La sexualité des personnes hébergées en établissements est encore un sujet tabou, mais les nombreuses formations qui existent pour sensibiliser les soignants en démontrent l’importance. Les manifestations de la sexualité sont différentes entre elles. Elles vont du regard à l’acte sexuel le plus abouti.

 

Ces manifestations des personnes en institution (relation de couple hétérosexuelle ou homosexuelle, masturbation) posent souvent problème à leur entourage et au personnel soignant. Or : « La sexualité et la tendresse peuvent contribuer, jusqu’à un âge avancé, à satisfaire les besoins de contact physique, de complicité et d’intimité. De plus, la sexualité peut être une précieuse source de bien-être physique et psychique ». (1)

 

Les personnes âgées ont-elles des besoins sexuels ?
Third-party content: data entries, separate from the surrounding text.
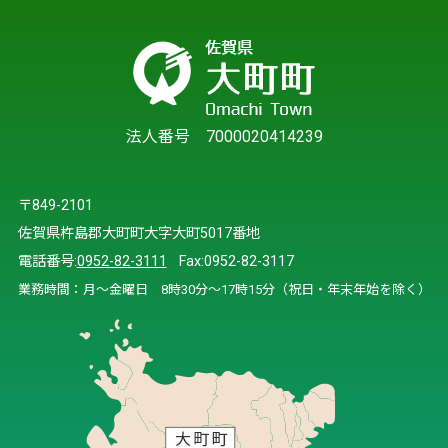
法人番号 7000020414239
〒849-2101
佐賀県杵島郡大町町大字大町5017番地
電話番号:
0952-82-3111
Fax:0952-82-3117
業務時間：月～金曜日 8時30分～17時15分（祝日・年末年始を除く）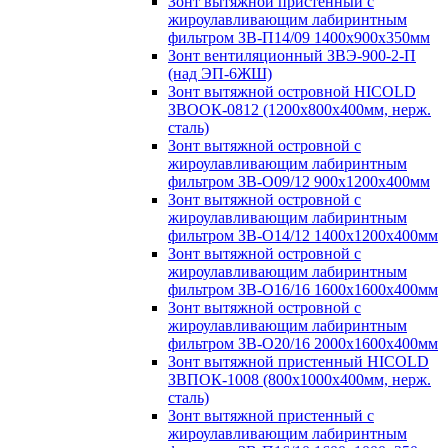
Зонт вытяжной пристенный с
жироулавливающим лабиринтным
фильтром ЗВ-П14/09 1400х900х350мм
Зонт вентиляционный ЗВЭ-900-2-П
(над ЭП-6ЖШ)
Зонт вытяжной островной HICOLD
ЗВООК-0812 (1200х800x400мм, нерж.
сталь)
Зонт вытяжной островной с
жироулавливающим лабиринтным
фильтром ЗВ-О09/12 900х1200х400мм
Зонт вытяжной островной с
жироулавливающим лабиринтным
фильтром ЗВ-О14/12 1400х1200х400мм
Зонт вытяжной островной с
жироулавливающим лабиринтным
фильтром ЗВ-О16/16 1600х1600х400мм
Зонт вытяжной островной с
жироулавливающим лабиринтным
фильтром ЗВ-О20/16 2000х1600х400мм
Зонт вытяжной пристенный HICOLD
ЗВПОК-1008 (800х1000х400мм, нерж.
сталь)
Зонт вытяжной пристенный с
жироулавливающим лабиринтным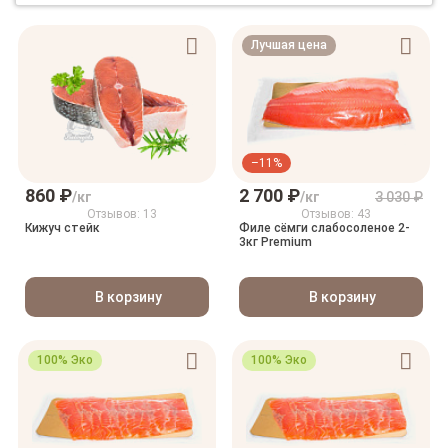
Лучшая цена
–11%
860 ₽
2 700 ₽
/кг
/кг
3 030 ₽
Отзывов: 13
Отзывов: 43
Кижуч стейк
Филе сёмги слабосоленое 2-
3кг Premium
В корзину
В корзину
100% Эко
100% Эко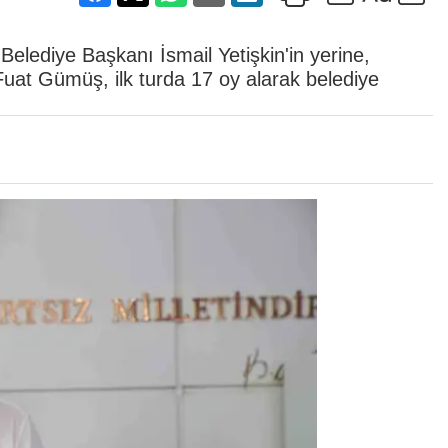
Belediye Başkanı İsmail Yetişkin'in yerine,
uat Gümüş, ilk turda 17 oy alarak belediye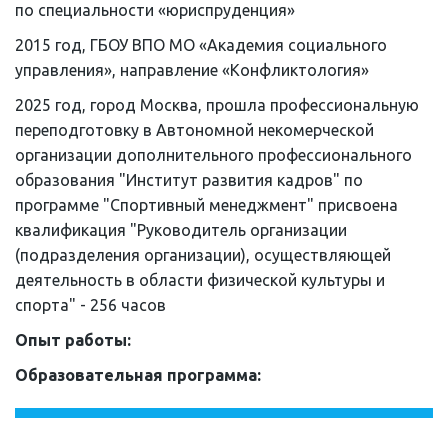
по специальности «юриспруденция»
2015 год, ГБОУ ВПО МО «Академия социального 
управления», направление «Конфликтология»
2025 год, город Москва, прошла профессиональную 
переподготовку в Автономной некомерческой 
организации дополнительного профессионального 
образования "Институт развития кадров" по 
программе "Спортивный менеджмент" присвоена 
квалификация "Руководитель организации 
(подразделения организации), осуществляющей 
деятельность в области физической культуры и 
спорта" - 256 часов
Опыт работы: 
Образовательная программа: 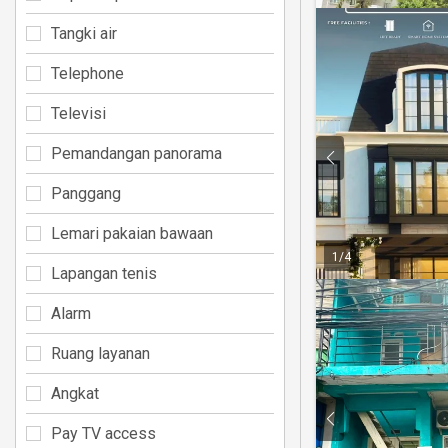
Tangki air
Telephone
Televisi
Pemandangan panorama
Panggang
Lemari pakaian bawaan
1
/
4
Lapangan tenis
Alarm
Ruang layanan
Angkat
Pay TV access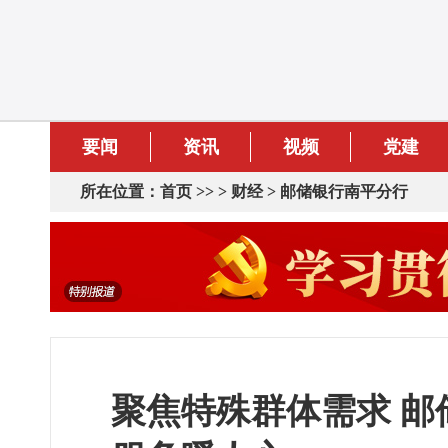
要闻
资讯
视频
党建
所在位置：
首页
>> >
财经
>
邮储银行南平分行
聚焦特殊群体需求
Plusieurs études le démontrent : les besoins sexuels ne disparaissent pas au fil des ans. Ils diminuent en intensité ou en fréquence, mais peuvent s’exprimer à tout âge… même très avancé. La sexualité est une pulsion vitale. De plus, chez les personnes âgées, le contact avec la peau est très important. Toucher la main, caresser une personne âgée provoque chez elle une réaction de bien-être. Mais cela ne signifie pas toujours une relation sexuelle au sens d’un rapport sexuel.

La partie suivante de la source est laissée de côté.